La nueva doctrina Donroe replica e implica los orígenes de la Monroe: la división en zonas de influencia. En otras palabras, la complicidad de los poderosos
El presidente de los Estados Unidos, James Monroe, anunció ante su Congreso en 1823 la doctrina que iba a adoptar su nombre 27 años más tarde: eso de que América es para los americanos.
En su tiempo, cuando los países americanos estaban estrenando independencia (Estados Unidos en 1776; México, Guatemala, Honduras, El Salvador, Costa Rica, Perú, dizque en 1821; Brasil y Bolivia en 1825), el concepto de James Monroe hacía razón y estrenaba un principio geopolítico que hasta el día de hoy se repite permanentemente: la división del mundo en zonas de influencia.
Monroe se comprometía explícitamente a no meterse en los asuntos del colonialismo europeo y sus dominios, mientras Europa —mayormente el Imperio británico— sacara sus narices de América.
América es para los americanos, decía el gringo.
Ese precepto, como si fuese calzón de puta, se llevó de arriba para abajo muchas veces, manoseado. En su mayoría, la interpretación fue de América para los estadounidenses, dando pretexto a las muchas intervenciones del gabacho en nuestros territorios. Si el ideal hubiera funcionado, la intervención francesa en México hubiese tenido otro destino. Pero el hubiera no existe, y eso ya es costal de otra harina.
La harina que nos importa hoy es que la nueva versión de la doctrina Monroe, que va a permanecer un rato —y si Marco Rubio sucede a Trump en la presidencia de los Estados Unidos, rato largo— debiera llamarse doctrina Donroe. En su interpretación más burda quiere decir que el Gobierno de los Estados Unidos tiene el derecho universal de intervenir en los asuntos internos de cualquier país del mundo, si la conducción de la cosa pública en tal o cual territorio no empata con la manera de pensar del presidente de los Estados Unidos.
No solamente en América. En Siria, Irán, Camerún… o Groenlandia.
La nueva doctrina Donroe replica e implica los orígenes de la Monroe: la división en zonas de influencia. En otras palabras, la complicidad de los poderosos. Trump puede hacer lo que quiera en su zona de influencia, del Bravo a la Patagonia. Vladímir Putin puede seguir con su invasión y eventual dominio de Ucrania. Xi Jinping no debe tener temores en cuanto a Taiwán como parte de la China continental.
Europa, tan demeritada en su ancestral poderío, se quedará como el chinito: nomás milando.

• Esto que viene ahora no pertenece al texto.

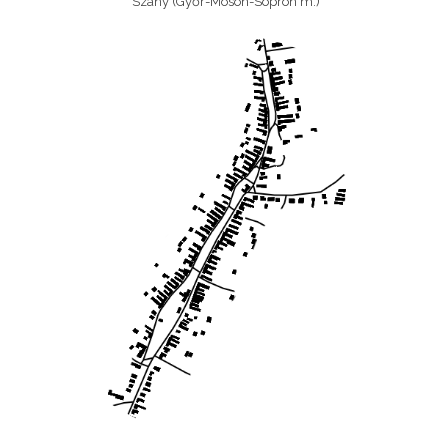
Szany (Győr-Moson-Sopron m.)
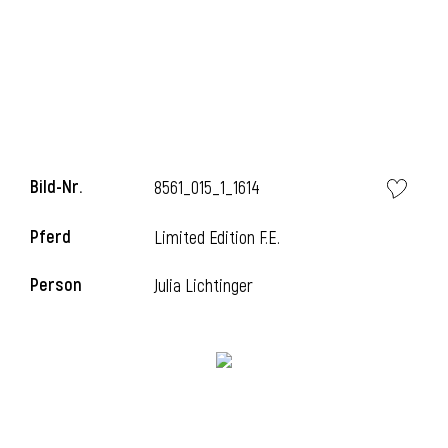
l
Bild-Nr.
8561_015_1_1614
Pferd
Limited Edition F.E.
Person
Julia Lichtinger
l
l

Independientemente de lo que pensemos del chavismo y su secuela en Venezuela, estamos presenciando una agresión y un saqueo de las menores, medianas o enormes riquezas petroleras de un país. La exigencia de una cuota del petróleo venezolano para entregarlo a los Estados Unidos es una barbaridad expoliante. Me dicen que el petróleo venezolano es casi tan pinche como el mexicano, abundante en azufre y necesario de procesos complicados y caros para darle valor.
Pero el tema no es ese: mi petróleo es pobre, pero es mío.
La doctrina Donroe está mirando en dos sentidos: al sur, México; al noreste, Groenlandia.
PARA LA MAÑANERA (Porque no me dejan entrar sin tapabocas): La joya de la corona del papá de Andy se cuece a fuego lento, pero seguro. El libreto de la reforma electoral elaborado, sancionado y aprobado en Palacio Nacional, sin participación de otras mentes que no fueran morenas, ya fue entregado.
Los borregos legisladores se han comprometido ya a tener listo el pastel en marzo, en periodo regular de sesiones. La reforma electoral no solo va a ser aprobada, sino incluso celebrada popularmente. ¿Quién puede estar en contra de que haya menos legisladores pránganas? ¿Quién en que ganen menos?
Si en este rasero se cepilla a las minorías, que son indispensables en toda democracia real, eso a nadie le importa un carajo.